Don't Betray the Consumer / Protect the Mothership
In consumer products, you cannot fail fast. One bad SKU damages the parent brand.
In tech you can iterate publicly — try something, kill it, try again. In consumer products the customer is putting something in their body. One bad SKU doesn't just kill that SKU; it costs you the customer for your entire brand. Lubetzky's PeaceWorks 'sweet and spicy teriyaki pepper spread' — a 15th-product line extension done for shelf space — was a 'gelatinous blob' that betrayed the consumers who'd trusted his sun-dried tomato spread. The same applies to influencer-founder brands: Mr. Beast's Feastables, Logan Paul's Prime — the audience will try once on loyalty; the product has to win on its own merit or it damages the mothership franchise.

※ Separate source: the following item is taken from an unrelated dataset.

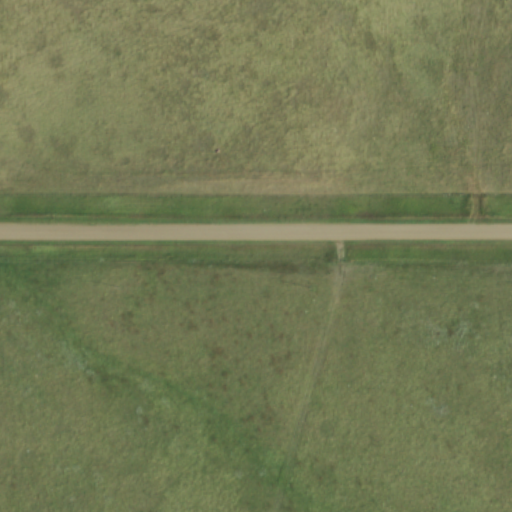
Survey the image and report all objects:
road: (256, 239)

- Consumer trust is non-fungible across SKUs — they trust the parent.
- Audience strength buys you one try, not ongoing forgiveness.
- You cannot launch anything unless it exceeds expectations.
- Tech 'fail fast' is a category error in CPG.
Two stories knit together: (a) PeaceWorks at age 25-27, expanding from 3 strong products to 15, the last 2 of which were a 'cardinal sin' against the consumer; (b) advising Mr. Beast directly on Feastables not to over-rely on the YouTube franchise.